O Ministério de Cooperação Econômica e Desenvolvimento da Alemanha preparou um resumo detalhado, que mostra que 350 jardins de infância e 50 escolas foram renovados com fundos alemães e que 300 milhões de euros (R$ 1,7 bilhão) foram fornecidos pela Alemanha “para fortalecer o leste da Ucrânia”, especialmente para ajudar as pessoas que foram deslocadas dos territórios ocupados por separatistas pró-Rússia.

Os fundos continuarão a ser fornecidos no futuro. O ministério disse que, no final de 2021, o governo alemão concordou em um acordo de 96,5 milhões de euros (R$ 560 milhões) com seu homólogo ucraniano “para a estabilização do leste da Ucrânia, implementar o Acordo de Associação da UE, eficiência energética, boa governança e treinamento profissional”.

Boas relações econômicas

A Alemanha está mais envolvida na Ucrânia do que qualquer outro país da União Europeia. Isso é particularmente evidente nas relações econômicas bilaterais, que demonstraram grande robustez desde que a Rússia iniciou a agressiva mobilização de militares nas proximidades da Ucrânia. As empresas alemãs mantêm seu interesse de fazer negócios na Ucrânia.

“Nunca tivemos tantas consultas como nos últimos meses”, disse à DW Alexander Markus, presidente da Câmara de Indústria e Comércio Teuto-Ucraniana. Além disso, no ano passado, a balança comercial entre os dois países se recuperou da queda causada pela pandemia em apenas 12 meses, segundo ele.

As trocas comerciais somam 7,7 bilhões de euros (R$ 44,9 bilhões), quase no mesmo nível da balança entre a Alemanha e a Romênia, que é um membro da União Europeia e vizinha da Ucrânia e tem metade da população ucraniana.
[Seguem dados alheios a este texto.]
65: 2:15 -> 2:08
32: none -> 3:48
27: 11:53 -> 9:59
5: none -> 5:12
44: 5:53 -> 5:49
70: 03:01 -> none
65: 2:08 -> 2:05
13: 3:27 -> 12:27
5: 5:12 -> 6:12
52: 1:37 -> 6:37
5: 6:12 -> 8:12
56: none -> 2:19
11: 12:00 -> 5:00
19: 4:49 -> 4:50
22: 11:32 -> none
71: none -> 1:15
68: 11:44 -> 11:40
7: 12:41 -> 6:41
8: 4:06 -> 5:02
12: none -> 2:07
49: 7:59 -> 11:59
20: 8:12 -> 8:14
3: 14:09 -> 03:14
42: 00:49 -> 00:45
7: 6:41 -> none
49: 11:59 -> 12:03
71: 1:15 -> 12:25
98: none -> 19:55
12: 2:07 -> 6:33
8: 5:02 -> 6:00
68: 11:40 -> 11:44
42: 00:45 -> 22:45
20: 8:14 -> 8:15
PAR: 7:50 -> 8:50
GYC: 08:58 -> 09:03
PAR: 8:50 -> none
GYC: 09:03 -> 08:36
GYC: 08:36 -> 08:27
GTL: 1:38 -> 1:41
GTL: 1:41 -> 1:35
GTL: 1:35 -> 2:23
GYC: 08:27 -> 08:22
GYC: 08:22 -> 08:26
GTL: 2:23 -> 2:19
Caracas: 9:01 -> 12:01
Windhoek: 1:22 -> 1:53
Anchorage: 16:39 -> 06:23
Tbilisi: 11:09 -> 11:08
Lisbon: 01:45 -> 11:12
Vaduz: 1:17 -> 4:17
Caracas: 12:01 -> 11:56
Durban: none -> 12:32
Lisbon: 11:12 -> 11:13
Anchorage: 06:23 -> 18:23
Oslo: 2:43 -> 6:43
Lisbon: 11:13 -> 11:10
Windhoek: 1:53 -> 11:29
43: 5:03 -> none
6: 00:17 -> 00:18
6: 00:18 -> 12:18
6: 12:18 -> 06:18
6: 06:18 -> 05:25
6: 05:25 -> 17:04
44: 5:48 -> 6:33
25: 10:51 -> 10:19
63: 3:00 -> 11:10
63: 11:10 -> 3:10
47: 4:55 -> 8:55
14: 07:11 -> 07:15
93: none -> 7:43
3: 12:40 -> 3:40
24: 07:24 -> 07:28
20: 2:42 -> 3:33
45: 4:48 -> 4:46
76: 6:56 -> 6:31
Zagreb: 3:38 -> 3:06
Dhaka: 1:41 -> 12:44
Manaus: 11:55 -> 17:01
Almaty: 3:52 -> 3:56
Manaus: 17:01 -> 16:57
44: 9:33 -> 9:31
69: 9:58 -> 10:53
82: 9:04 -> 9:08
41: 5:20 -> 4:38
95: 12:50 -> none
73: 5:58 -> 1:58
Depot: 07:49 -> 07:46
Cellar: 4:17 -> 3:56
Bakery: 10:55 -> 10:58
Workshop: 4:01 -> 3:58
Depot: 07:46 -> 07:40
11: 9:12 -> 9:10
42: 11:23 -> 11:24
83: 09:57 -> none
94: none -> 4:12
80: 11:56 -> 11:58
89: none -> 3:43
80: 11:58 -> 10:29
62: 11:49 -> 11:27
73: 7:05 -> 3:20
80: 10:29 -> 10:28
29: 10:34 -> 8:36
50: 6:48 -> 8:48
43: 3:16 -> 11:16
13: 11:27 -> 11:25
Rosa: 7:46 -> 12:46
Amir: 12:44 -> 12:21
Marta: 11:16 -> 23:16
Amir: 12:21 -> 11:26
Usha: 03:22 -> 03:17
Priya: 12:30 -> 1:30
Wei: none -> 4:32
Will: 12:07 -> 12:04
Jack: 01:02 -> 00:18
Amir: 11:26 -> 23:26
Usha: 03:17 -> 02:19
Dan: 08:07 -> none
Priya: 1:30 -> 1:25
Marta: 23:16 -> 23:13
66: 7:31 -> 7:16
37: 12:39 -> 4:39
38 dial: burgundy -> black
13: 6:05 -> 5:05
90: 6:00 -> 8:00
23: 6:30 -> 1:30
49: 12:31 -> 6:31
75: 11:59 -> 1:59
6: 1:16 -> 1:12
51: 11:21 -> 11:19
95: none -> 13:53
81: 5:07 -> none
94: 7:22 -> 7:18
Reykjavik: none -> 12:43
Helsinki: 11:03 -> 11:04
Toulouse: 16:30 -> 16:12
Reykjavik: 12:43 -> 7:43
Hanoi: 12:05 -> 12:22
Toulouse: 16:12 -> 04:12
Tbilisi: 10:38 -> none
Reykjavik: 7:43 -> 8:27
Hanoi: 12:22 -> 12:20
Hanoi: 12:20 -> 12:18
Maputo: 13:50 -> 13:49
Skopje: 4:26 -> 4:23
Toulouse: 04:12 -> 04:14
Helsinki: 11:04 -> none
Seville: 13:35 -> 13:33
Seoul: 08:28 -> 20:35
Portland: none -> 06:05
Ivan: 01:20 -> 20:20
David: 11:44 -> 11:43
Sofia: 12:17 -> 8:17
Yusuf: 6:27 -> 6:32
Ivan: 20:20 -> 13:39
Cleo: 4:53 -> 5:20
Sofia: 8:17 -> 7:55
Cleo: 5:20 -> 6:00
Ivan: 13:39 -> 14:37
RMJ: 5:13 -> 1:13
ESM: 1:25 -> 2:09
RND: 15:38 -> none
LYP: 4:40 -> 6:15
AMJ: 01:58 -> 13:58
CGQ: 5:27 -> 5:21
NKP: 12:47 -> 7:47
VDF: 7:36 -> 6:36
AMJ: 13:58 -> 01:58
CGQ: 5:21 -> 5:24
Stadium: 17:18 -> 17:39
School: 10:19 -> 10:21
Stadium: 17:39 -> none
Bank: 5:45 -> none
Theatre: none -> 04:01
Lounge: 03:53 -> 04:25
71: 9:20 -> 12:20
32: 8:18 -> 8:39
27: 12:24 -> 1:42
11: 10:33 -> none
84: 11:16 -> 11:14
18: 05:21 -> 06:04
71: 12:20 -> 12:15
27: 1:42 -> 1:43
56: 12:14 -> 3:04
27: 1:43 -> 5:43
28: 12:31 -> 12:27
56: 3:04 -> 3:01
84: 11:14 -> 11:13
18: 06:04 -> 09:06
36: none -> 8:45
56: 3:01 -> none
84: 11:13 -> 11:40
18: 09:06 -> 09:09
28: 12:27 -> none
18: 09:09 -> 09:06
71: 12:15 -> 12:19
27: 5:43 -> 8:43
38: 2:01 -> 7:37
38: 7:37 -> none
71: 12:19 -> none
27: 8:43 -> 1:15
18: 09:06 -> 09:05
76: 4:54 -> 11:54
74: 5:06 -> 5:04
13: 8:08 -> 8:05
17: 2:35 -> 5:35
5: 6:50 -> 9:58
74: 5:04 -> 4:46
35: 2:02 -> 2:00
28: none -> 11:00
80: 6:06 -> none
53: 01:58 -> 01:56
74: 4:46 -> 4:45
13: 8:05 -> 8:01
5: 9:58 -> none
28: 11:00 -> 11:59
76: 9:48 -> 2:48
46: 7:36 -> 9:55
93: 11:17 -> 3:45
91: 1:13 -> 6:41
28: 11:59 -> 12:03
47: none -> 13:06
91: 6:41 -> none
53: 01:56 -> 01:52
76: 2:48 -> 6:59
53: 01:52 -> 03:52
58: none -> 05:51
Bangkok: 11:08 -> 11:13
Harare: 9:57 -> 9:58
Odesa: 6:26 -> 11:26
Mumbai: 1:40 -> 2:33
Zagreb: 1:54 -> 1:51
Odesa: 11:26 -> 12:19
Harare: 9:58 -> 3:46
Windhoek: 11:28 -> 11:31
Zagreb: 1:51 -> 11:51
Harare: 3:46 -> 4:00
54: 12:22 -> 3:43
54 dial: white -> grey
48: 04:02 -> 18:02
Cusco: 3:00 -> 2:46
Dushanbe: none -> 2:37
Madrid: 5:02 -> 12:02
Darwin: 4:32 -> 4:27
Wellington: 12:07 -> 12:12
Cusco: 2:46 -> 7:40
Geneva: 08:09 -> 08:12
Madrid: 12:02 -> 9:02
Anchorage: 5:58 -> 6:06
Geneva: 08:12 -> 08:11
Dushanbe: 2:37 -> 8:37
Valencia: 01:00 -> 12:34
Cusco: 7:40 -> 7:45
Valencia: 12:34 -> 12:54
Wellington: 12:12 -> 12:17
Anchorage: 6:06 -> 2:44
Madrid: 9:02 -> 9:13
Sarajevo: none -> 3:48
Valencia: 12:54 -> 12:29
Nesse período, a Ucrânia exportou bens e serviços no valor de 2,8 bilhões de euros (R$ 16,3 bilhões) para a Alemanha. E as empresas alemãs exportaram 4,9 bilhões de euros (R$ 28,6 bilhões) para a Ucrânia.

Nenhum outro país da União Europeia tem uma relação econômica com a Ucrânia tão forte como a Alemanha. De acordo com a Câmara de Indústria e Comércio, cerca de 2 mil empresas alemãs estão ativas na Ucrânia. Elas fazem bons negócios e exportam tudo o que o setor industrial alemão produz – exceto armas.